Wednesday, June 4, 2008
Bring Back That Old-Time Religion
It warms the soul to read laments about the our nation’s wickedness for abandoning the “traditional Christian values, in which this country was founded upon,” to quote a recent letter to my local daily, which prints every signed missive that arrives and that a phone call might verify.
One traditional 18th Century Christian value was slavery. Through silence the Constitution ratified by the 13 states not only sanctioned slavery but also, for apportioning taxes and congressional representation, graciously counted each slave as three-fifths of a human. This was not just a sop for the South but also for parts of the North, where many such 60-percent persons toiled in bondage.
In the slave colonies fervent divines of most Christian stripes (but not Quaker) preached that God had willed some people to be slaves and others to be slave owners and both should be thankful for it.
The nation’s largest Protestant domination, the Southern Baptists, did not formally give up finding Biblical justification for slavery until 1995.
(They still find Biblical justification for subjugating wives to husbands. It’s no wonder they oppose homosexual marriages, for in those jointures which partner would subjugate the other?)
Indeed, another founding traditional Christian value denied women the right to vote or hold legislative or other high office and in many jurisdictions the right to own property in their own names. Today’s semi-emancipation of women has helped lead us to where we are, ethically speaking.

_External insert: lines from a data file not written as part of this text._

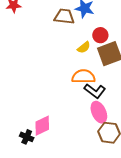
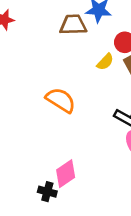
orange semicircle: (83, 76) -> (61, 100), moved, turned 40

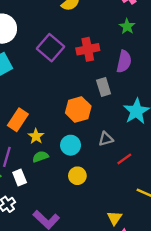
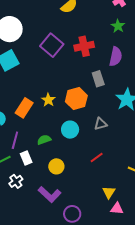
yellow star: (36, 136) -> (48, 100), moved
red line: (124, 159) -> (97, 158), moved
yellow circle: (77, 176) -> (56, 166), moved

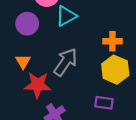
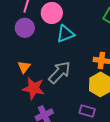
purple circle: (27, 24) -> (25, 28), moved

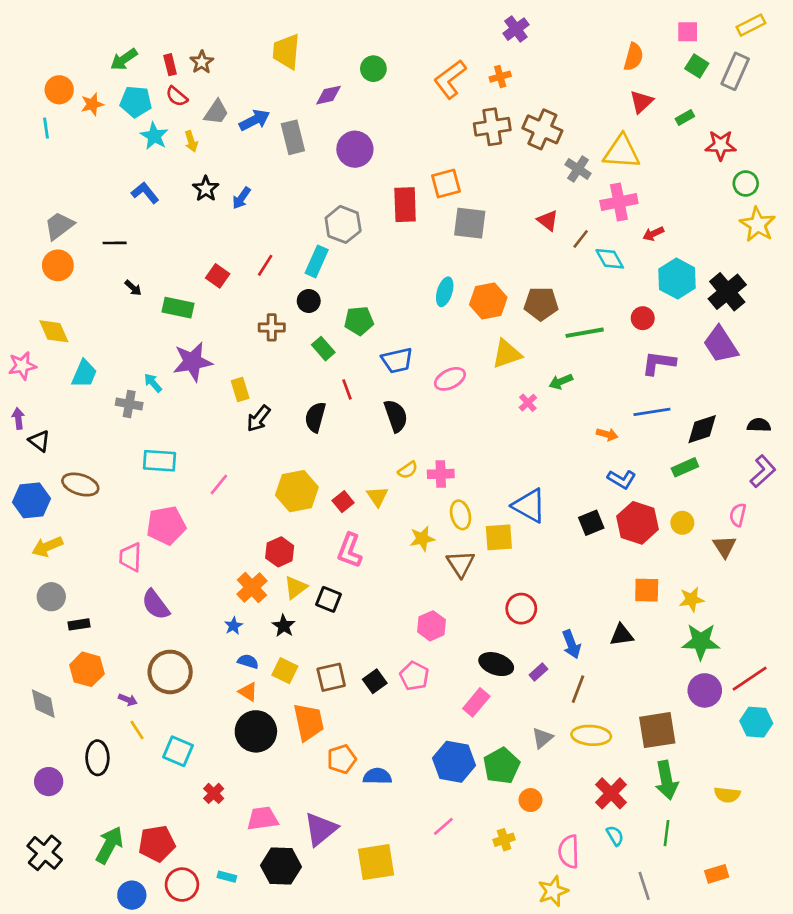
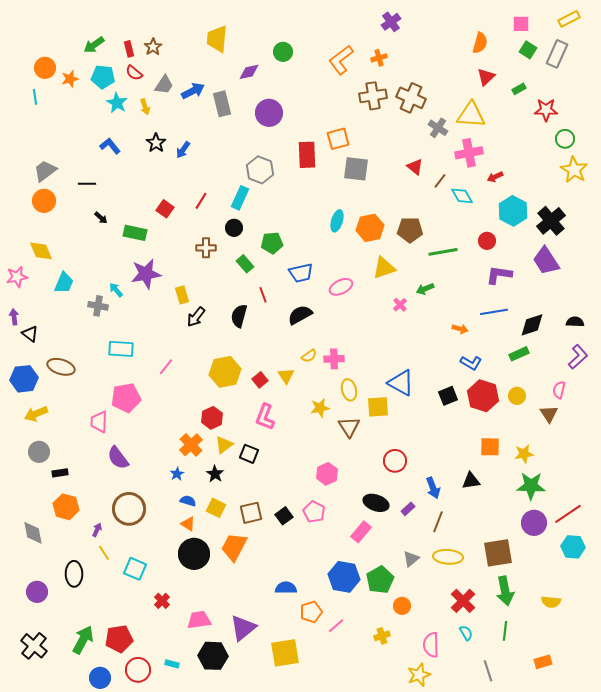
black semicircle: (396, 416) -> (300, 315), turned -100
purple arrow: (128, 700) -> (97, 530), turned -88
orange trapezoid: (309, 722) -> (234, 547), turned -140
orange pentagon: (342, 759) -> (311, 612), moved

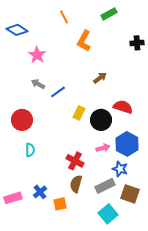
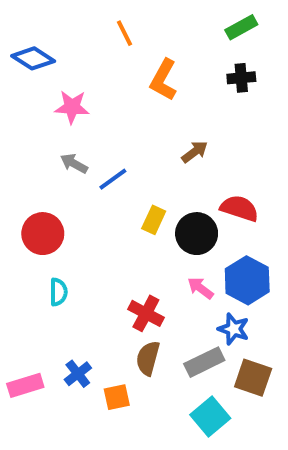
green rectangle: (109, 14) -> (241, 27), moved
black cross: (137, 43) -> (241, 78), moved
pink star: (37, 55) -> (72, 107), turned -30
pink arrow: (103, 148) -> (200, 288), turned -128

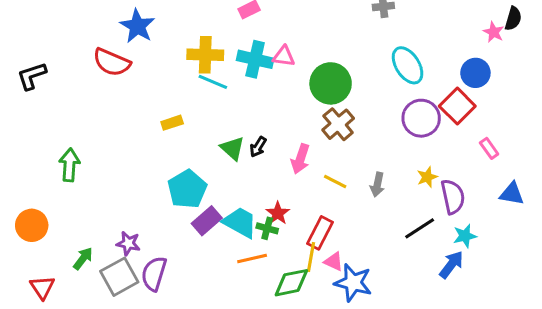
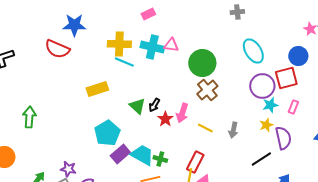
blue star: (137, 26) -> (74, 25), turned -30
red square: (457, 106) -> (286, 78), turned 30
yellow rectangle: (172, 123) -> (97, 89), size x1.5
pink rectangle: (489, 148) -> (293, 107), moved, turned 56
red star: (278, 213) -> (165, 119), moved
cyan star: (465, 236) -> (270, 105), moved

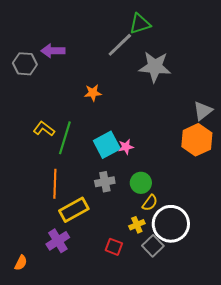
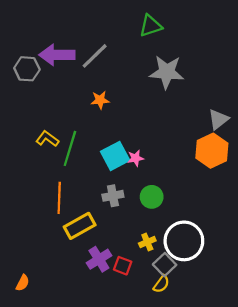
gray line: (120, 45) -> (95, 56), moved
purple arrow: (53, 51) -> (57, 55), size x1.4
yellow semicircle: (150, 203) -> (161, 284), moved
purple cross: (58, 241) -> (99, 259), moved

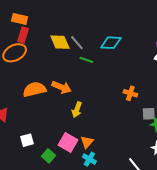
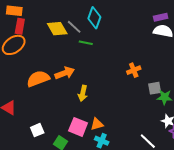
cyan diamond: (111, 43) -> (94, 18), moved, turned -65
orange arrow: (62, 87) -> (65, 73), turned -36
orange cross: (130, 93) -> (134, 70), turned -32
orange triangle: (87, 142) -> (97, 124), turned 40

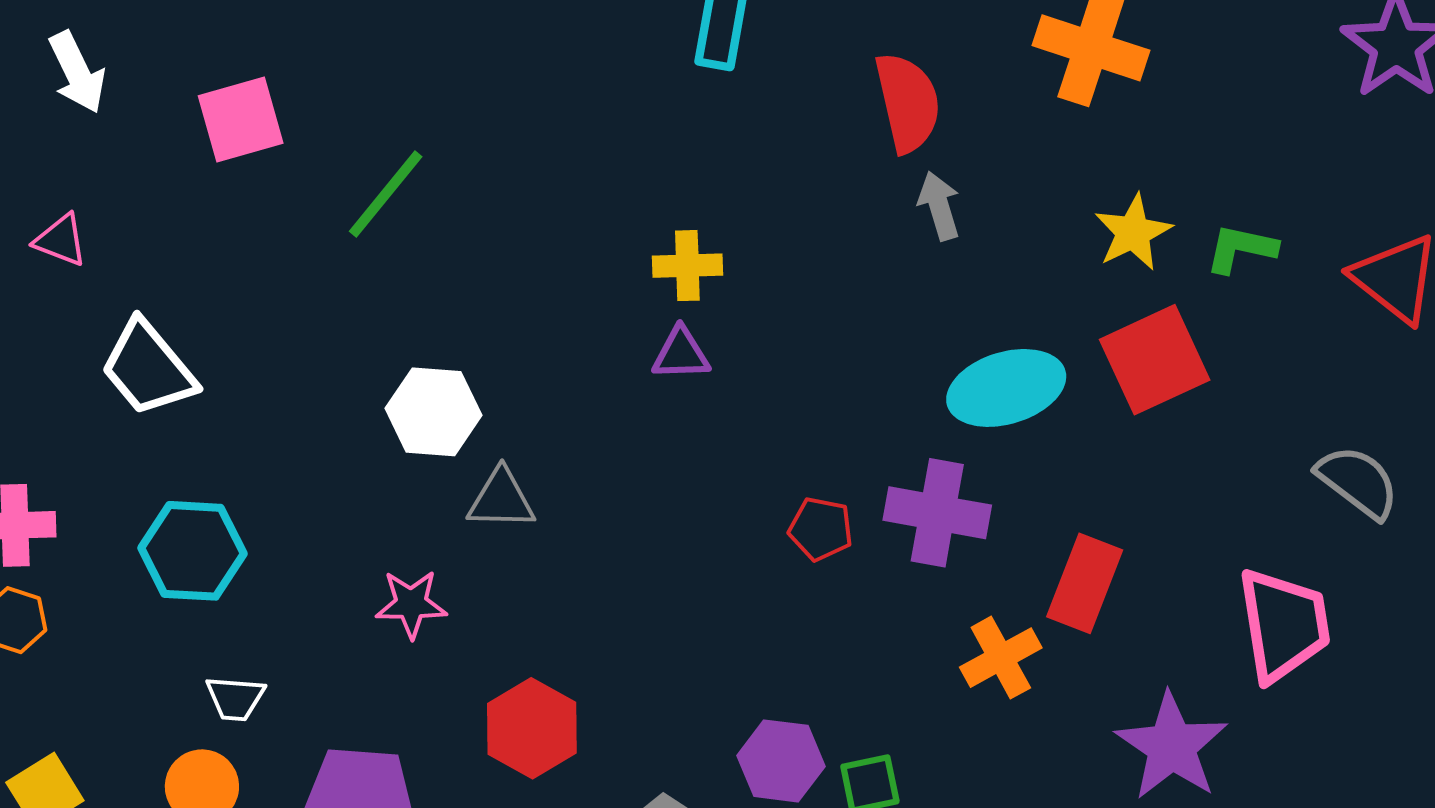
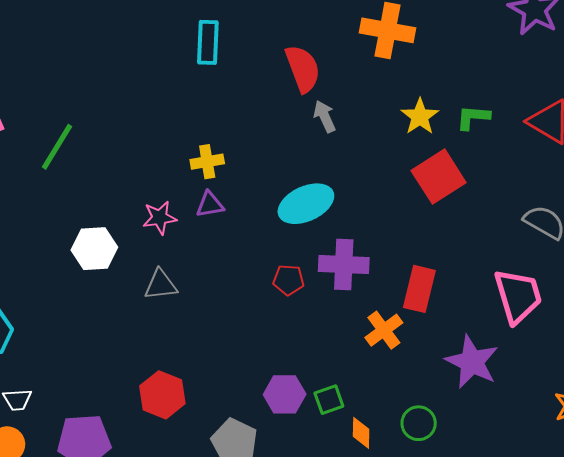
cyan ellipse: (1006, 388) -> (306, 204), moved
gray triangle: (501, 499) -> (161, 285), moved
pink star: (411, 604) -> (160, 218), moved

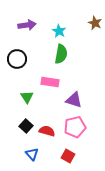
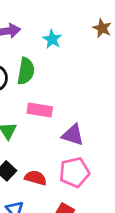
green semicircle: (61, 54) -> (26, 71), moved

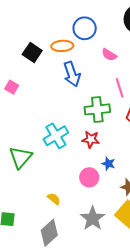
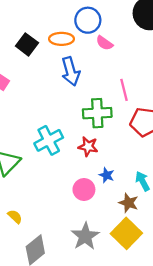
pink semicircle: (109, 55) -> (104, 43), moved
yellow semicircle: (54, 199) -> (15, 217), moved

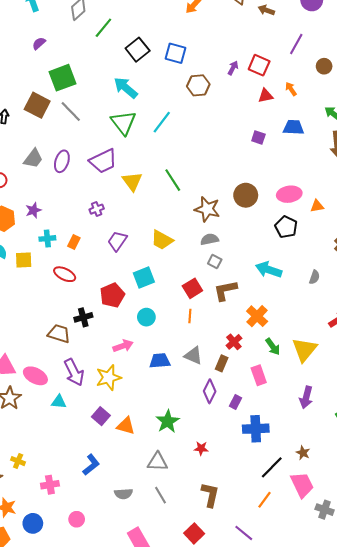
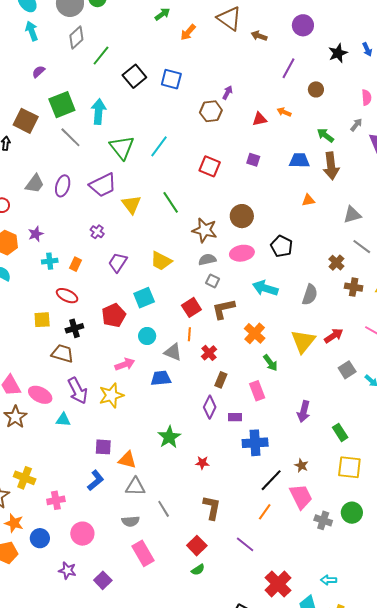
red square: (259, 65) -> (210, 166), moved
brown hexagon: (198, 85) -> (211, 111), moved
cyan arrow: (126, 88) -> (99, 111), moved, turned 55
orange arrow: (291, 89) -> (284, 112), turned -32
brown square: (37, 105) -> (26, 121), moved
blue trapezoid: (293, 127) -> (299, 160), moved
pink ellipse: (289, 194) -> (242, 253), moved
orange triangle: (317, 206) -> (308, 200), moved
purple cross: (97, 209) -> (97, 232), turned -32
yellow square: (24, 260) -> (42, 320), moved
gray semicircle: (314, 277) -> (310, 295), size x1.5
black cross: (83, 317) -> (74, 328), moved
red cross: (234, 342) -> (209, 353), moved
yellow triangle: (305, 350) -> (303, 341), moved
gray triangle: (193, 356) -> (173, 352), moved
purple rectangle: (235, 402) -> (235, 417), turned 64
purple square: (101, 416) -> (103, 447), moved, turned -36
orange triangle: (126, 426) -> (127, 460), moved
yellow cross: (18, 461) -> (25, 478), size x1.5
gray triangle: (157, 462) -> (135, 487), moved
gray semicircle: (123, 494) -> (131, 521), moved
pink circle: (77, 519) -> (82, 534), size x1.5

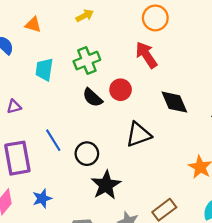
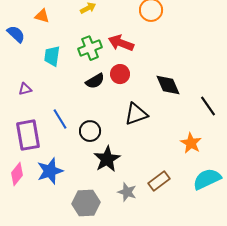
red arrow: (146, 55) -> (121, 43), moved, turned -35
black semicircle: (93, 98) -> (95, 81), turned -72
blue star: (42, 198) -> (50, 171), size x1.5

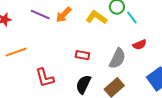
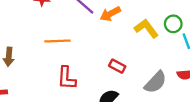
orange line: (16, 52) -> (57, 41), moved

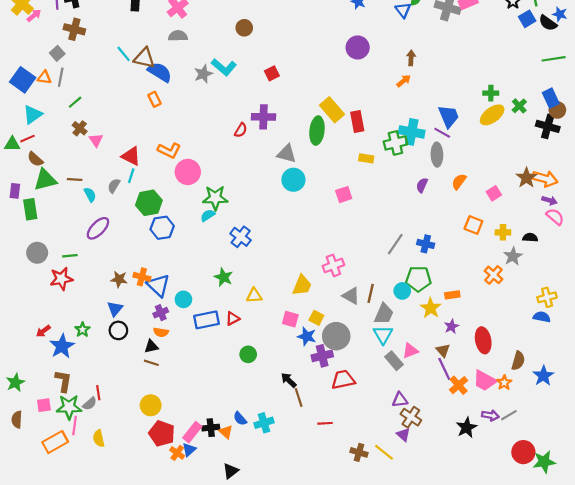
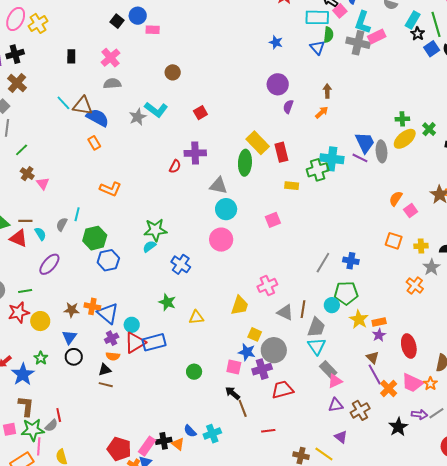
brown cross: (74, 29) -> (17, 83), turned 30
gray ellipse: (437, 155) -> (381, 151), moved
red triangle: (131, 156) -> (19, 238), moved
pink circle: (188, 172) -> (221, 240), moved
orange semicircle: (459, 182) -> (396, 199), moved
purple semicircle: (422, 185) -> (288, 107), moved
orange rectangle: (452, 295) -> (379, 322), moved
red triangle: (233, 319) -> (135, 343), moved, size x1.6
pink square: (290, 319) -> (234, 367), moved
pink triangle: (410, 351) -> (335, 381), moved
yellow circle: (151, 405) -> (40, 321), moved
brown cross: (411, 417) -> (360, 410), moved, turned 30

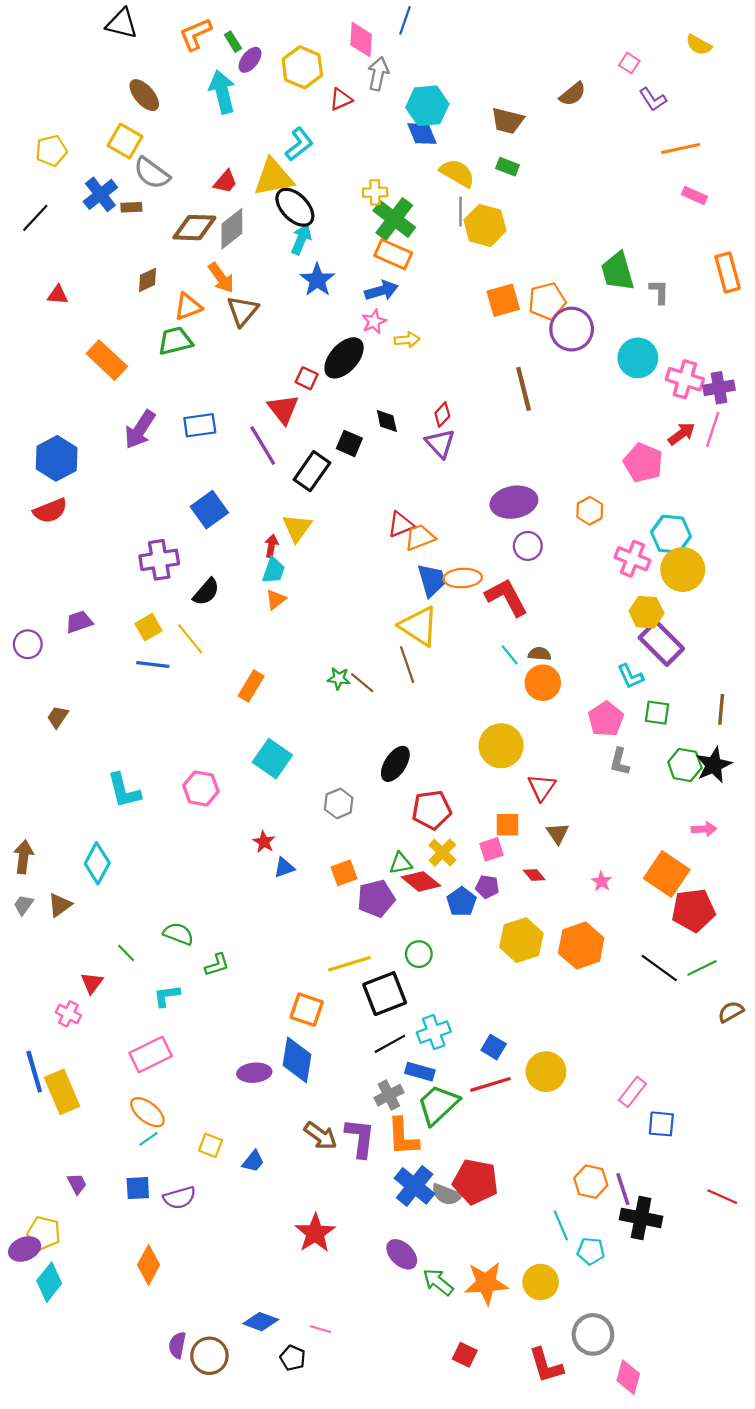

Yet another 18th Century value was forcing children, often as young as five, to labor in coal and other mines, in factories, on farms, and as indentured servants leased out to strangers, for five and ten-year terms.
When the nation formed, few religious took umbrage at hanging six and seven year olds for picking pockets or stealing bread or at giving them a good skin-stripping flogging before tossing them into prisons to amuse sexually deprived adult felons.
No doubt the reinstitution of all these spiritually salubrious practices would improve our country’s morals.
Certainly Republican candidates and office holders see that. They call frequently for larding the federal and state judiciaries with judges who will uphold the morals of the Founding Fathers (not of no-account Founding Mothers, of course): Slavery, child labor, female bondage and like virtues.
Eight will get you five, when the Republican convention opens, before 15 minutes is up, the keynote speaker will be pounding the podium about the values of the nation in 1787 and how we must go back them; and across the land the heads of the millions of constitutional experts who people this country (most have never read the Constitution and therefore keep a pure mind about it) will bob up and down in agreement before their TV sets.
Bring back the past. Make it our future.